Я почувствовал, что ко мне возвращается то же гнетущее ощущение, что я испытывал, глядя на его гроб. Он был так стар! Невозможно было даже описать его черты, не различая границ его носа и щек. Просто уступы его кожи были испещрены морщинами. Казалось, он вообще почти лишен каких-либо признаков существования, однако его присутствие вселяло в меня такую тревогу, что я решил избавиться от него. И быстро. Словно он был каким-то вредным насекомым. Посему я сделал шаг к канопе, ближайшей к его гробу — то был Дуамутеф, — и повернул ее крышку. Она сдвинулась легко. Сосуд был пуст. В вазе шакала не было спеленутых сердца и легких. Я повернулся к Имсету. Тот тоже был пуст.

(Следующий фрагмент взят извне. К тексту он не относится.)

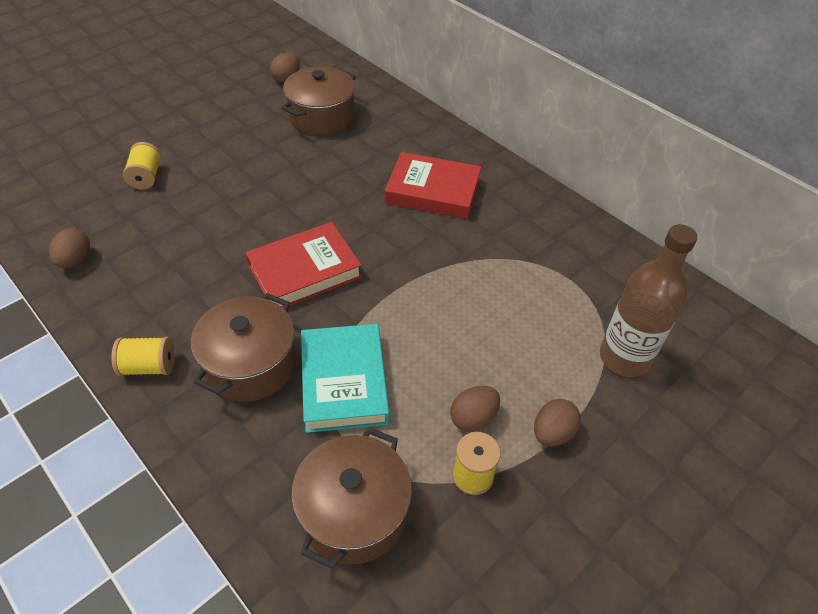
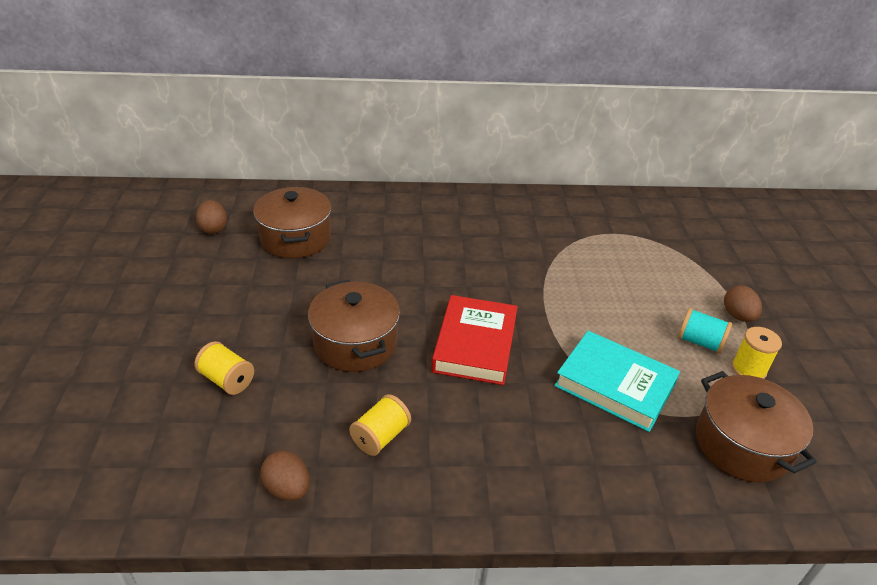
camera: 50 degrees left, 10 degrees down
yellow spool [111,337,175,376] -> yellow spool moved to [349,394,411,456]
brown pot [191,293,296,402] -> brown pot moved to [308,280,400,372]
red book [385,152,481,219] -> none
brown egg [450,386,500,432] -> turquoise spool [678,308,732,354]
brown bottle [600,224,698,377] -> none

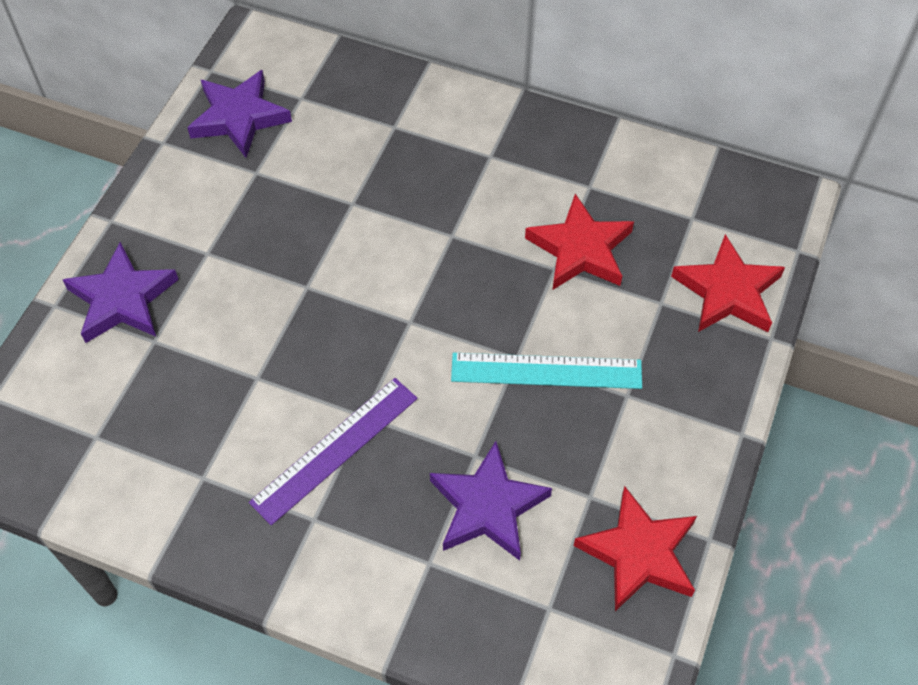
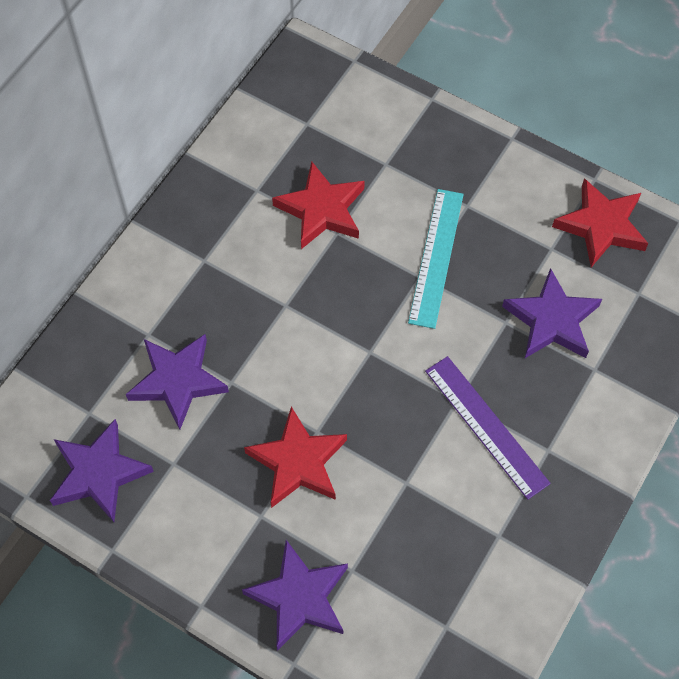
camera: 80 degrees left, 5 degrees up
red star [671,234,785,332] -> red star moved to [244,407,347,508]
none -> purple star [126,334,229,430]

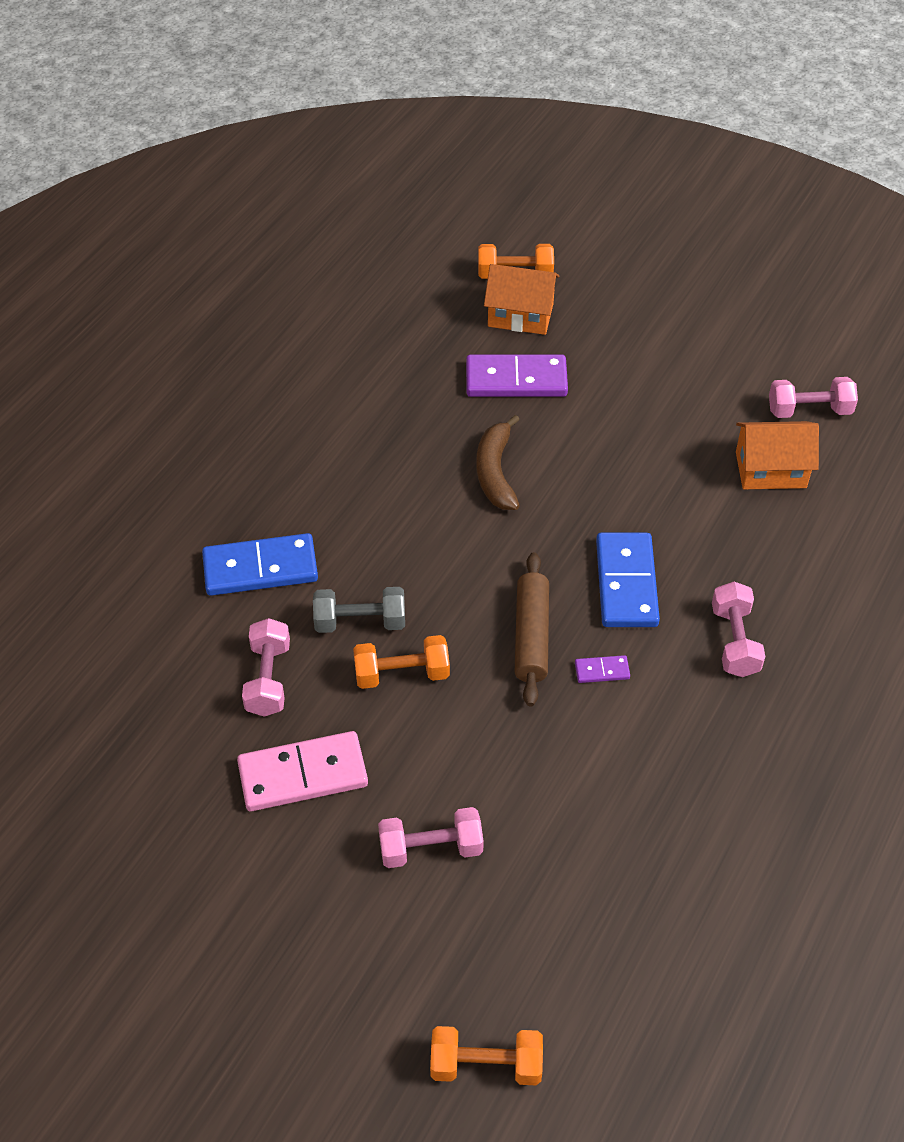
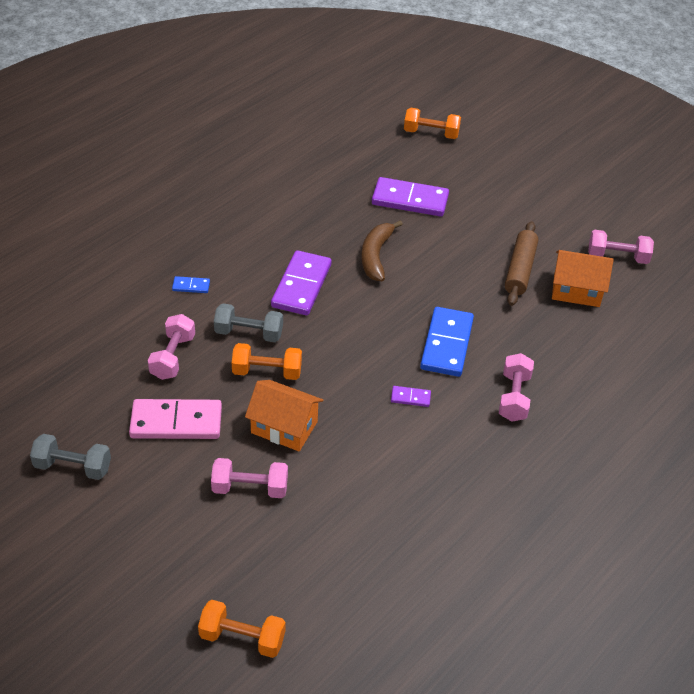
camera: 10 degrees right, 5 degrees down
blue domino [202,533,318,596] -> blue domino [172,276,210,293], size x0.45
orange house [484,264,559,335] -> orange house moved to [245,380,323,451]
brown rolling pin [515,552,549,707] -> brown rolling pin moved to [505,221,538,306]
none -> grey dumbbell [30,434,111,480]
none -> purple domino [271,250,331,315]

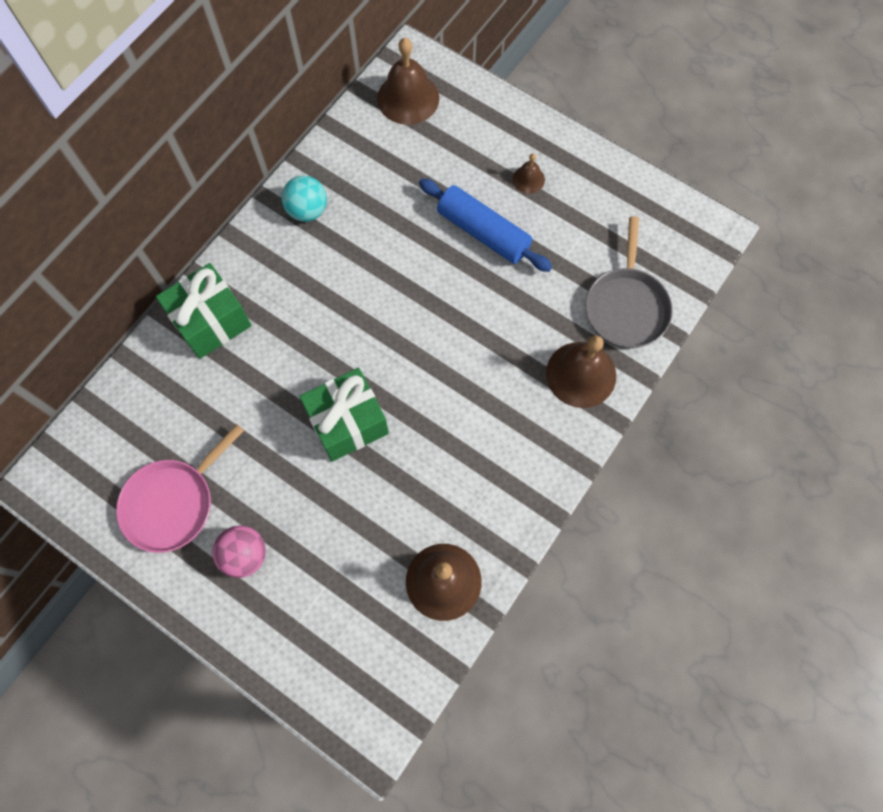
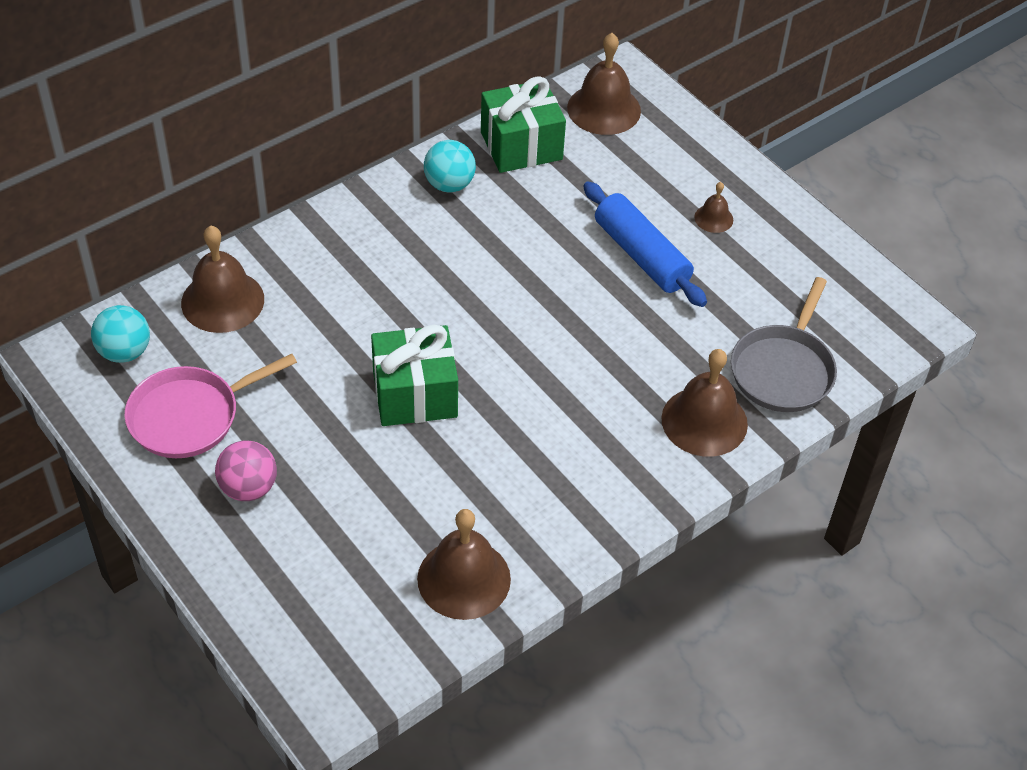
camera: 15 degrees right, 20 degrees down
green gift [156,263,252,359] -> green gift moved to [481,76,566,173]
none -> turquoise ball [91,305,150,363]
none -> brown bell [181,226,264,333]

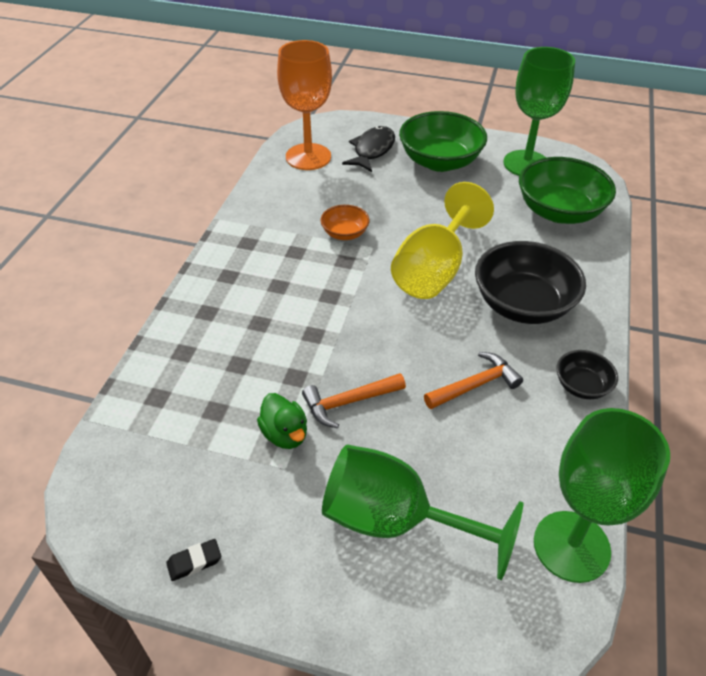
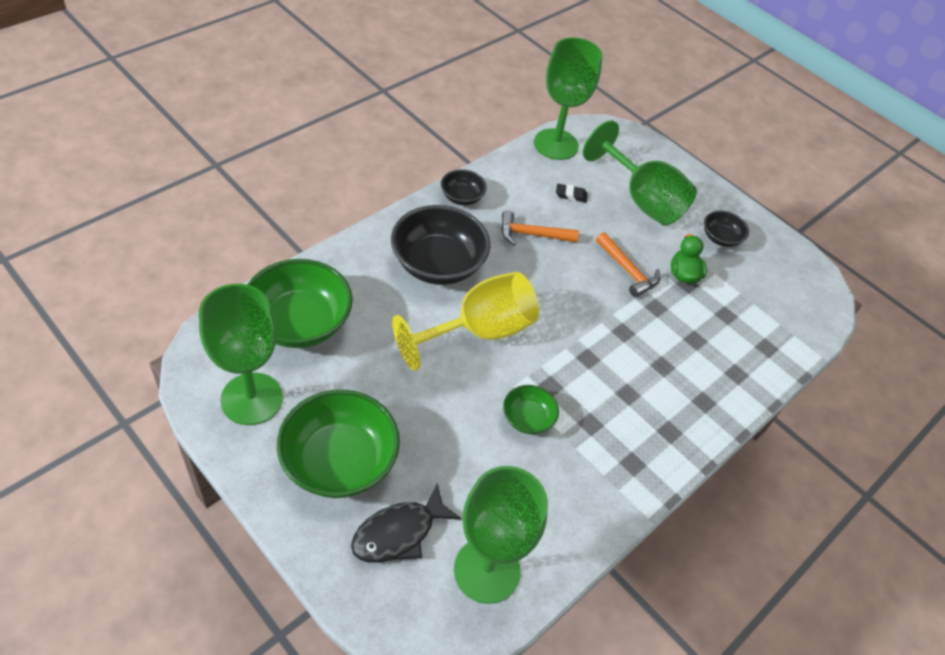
camera: 155 degrees left, 5 degrees up
black eraser [166,539,221,581] -> black eraser moved to [556,184,588,203]
orange goblet [277,40,332,170] -> green goblet [454,466,548,604]
orange hammer [302,373,406,428] -> orange hammer turned 45 degrees clockwise [596,232,661,297]
orange bowl [320,205,370,240] -> green bowl [503,385,559,435]
none -> black bowl [704,210,749,247]

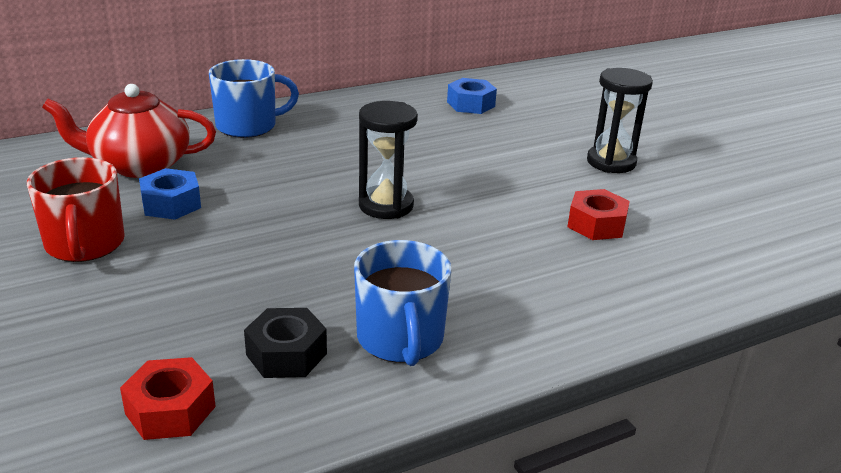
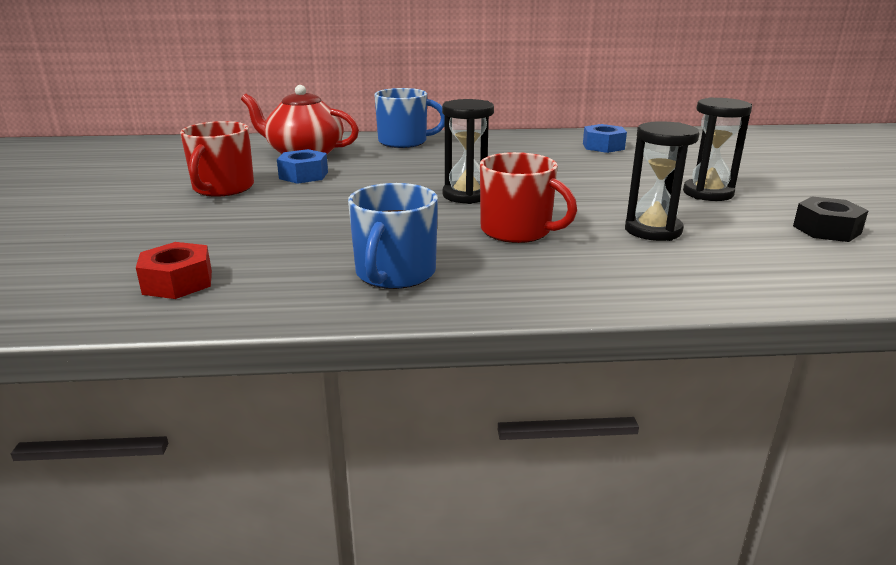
camera: 25 degrees right, 5 degrees down
black nut [244,308,327,378] -> black nut moved to [793,197,869,242]
red nut [567,189,630,240] -> black hourglass [625,121,699,241]
none -> red mug [480,152,577,243]

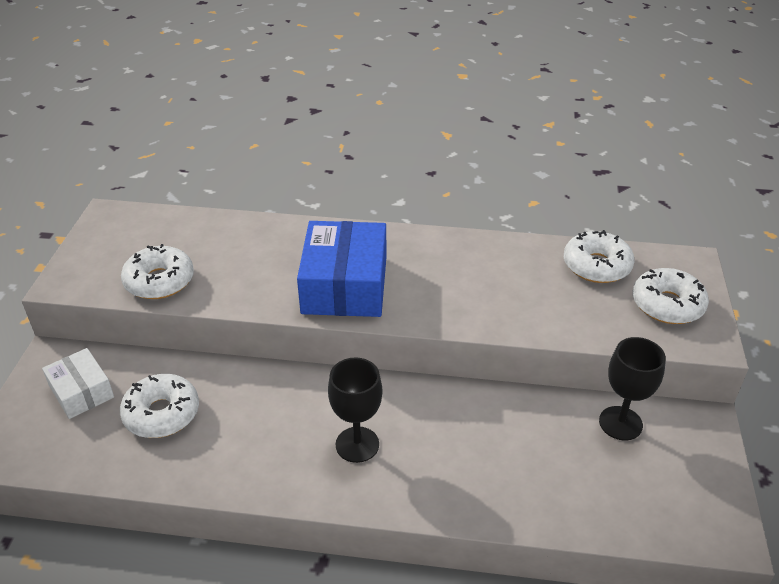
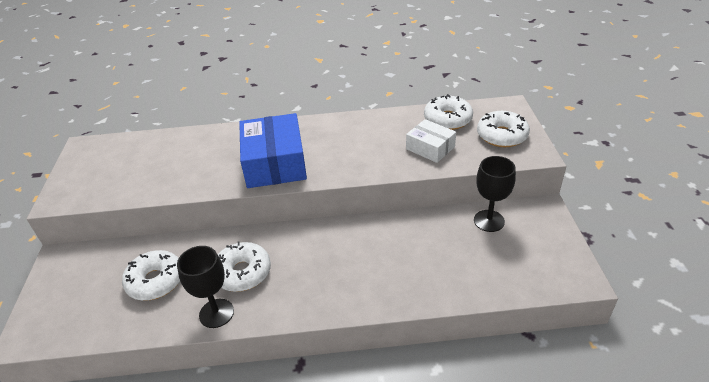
camera: 10 degrees left, 0 degrees up
white box [42,348,114,419] -> white box moved to [406,119,456,163]
white donut [121,244,194,299] -> white donut moved to [217,242,271,292]
black goblet [328,357,382,463] -> black goblet moved to [177,246,234,328]

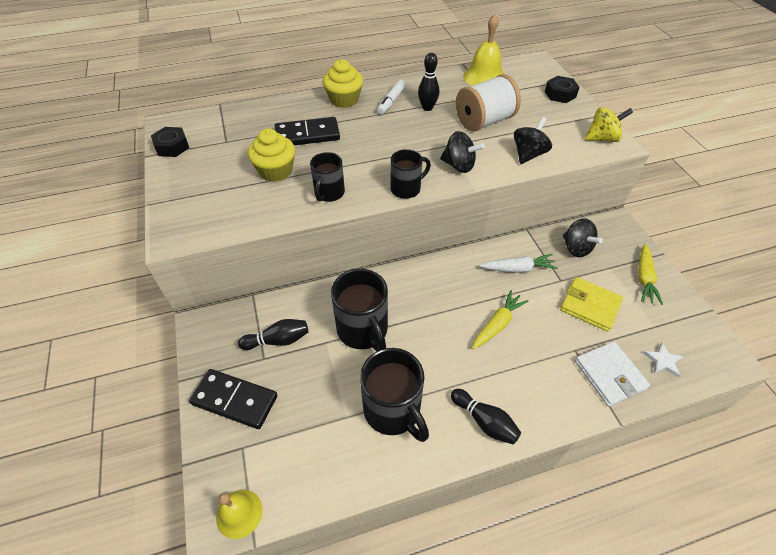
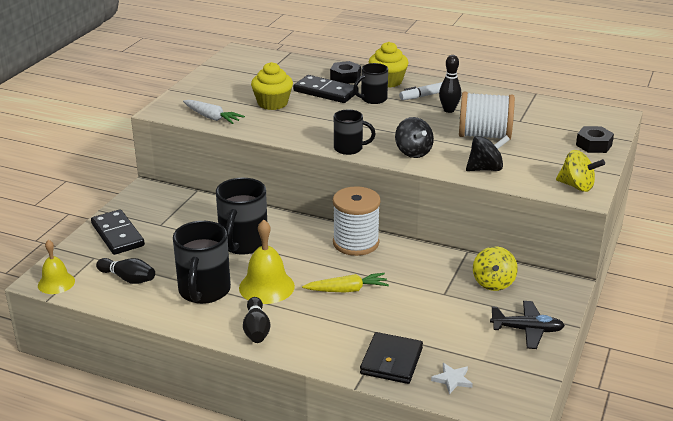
camera: 40 degrees right, 20 degrees down
black nut [151,127,189,157] -> black nut moved to [330,61,361,84]
black bowling pin [238,319,308,350] -> black bowling pin moved to [96,258,155,284]
black mug [310,152,345,202] -> black mug moved to [353,63,388,104]
yellow bell [463,14,504,86] -> yellow bell moved to [239,220,295,304]
white carrot [479,254,558,273] -> white carrot moved to [183,100,245,124]
yellow wallet [560,277,623,332] -> none
black spinning top [563,218,603,257] -> yellow spinning top [473,246,518,291]
white wallet [575,341,650,406] -> black wallet [360,332,423,384]
yellow carrot [638,243,663,305] -> black plane [490,301,565,349]
none -> white spool [333,186,381,256]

— Я съел их, — сказал Мененхетет Первый.

Неужели с того дня, как он умер, разряженный воздух его горла ни разу не согрело солнце? Его голос прозвучал, как эхо в холодной пещере.

«Почему, — хотел я спросить, — почему, прадед, ты съел собственное благословение?», — однако наглость этого вопроса была удалена из моего рта, прежде чем я смог его задать. Мне никогда не доводилось переживать что-либо подобное. Ощущение было таким, словно грубая рука вошла мне в горло так глубоко, что я едва не подавился, схватила за язык и ошелушила его от корня до кончика.

Вот тогда я и почувствовал страх, такой же отчетливый, как самые ясные моменты моего сознания. Ибо я был мертв, как понял еще раз (снова как впервые), и, будучи мертвым, должен был теперь встречаться с каждым ужасом, которого избежал при жизни. Можно ли сказать, что первым из этих кошмаров оказался мой предок Мененхетет? Ибо я мог точно припомнить, как часто мы говорили о нем в нашей семье и всегда как о человеке несказанной силы и зловещих привычек.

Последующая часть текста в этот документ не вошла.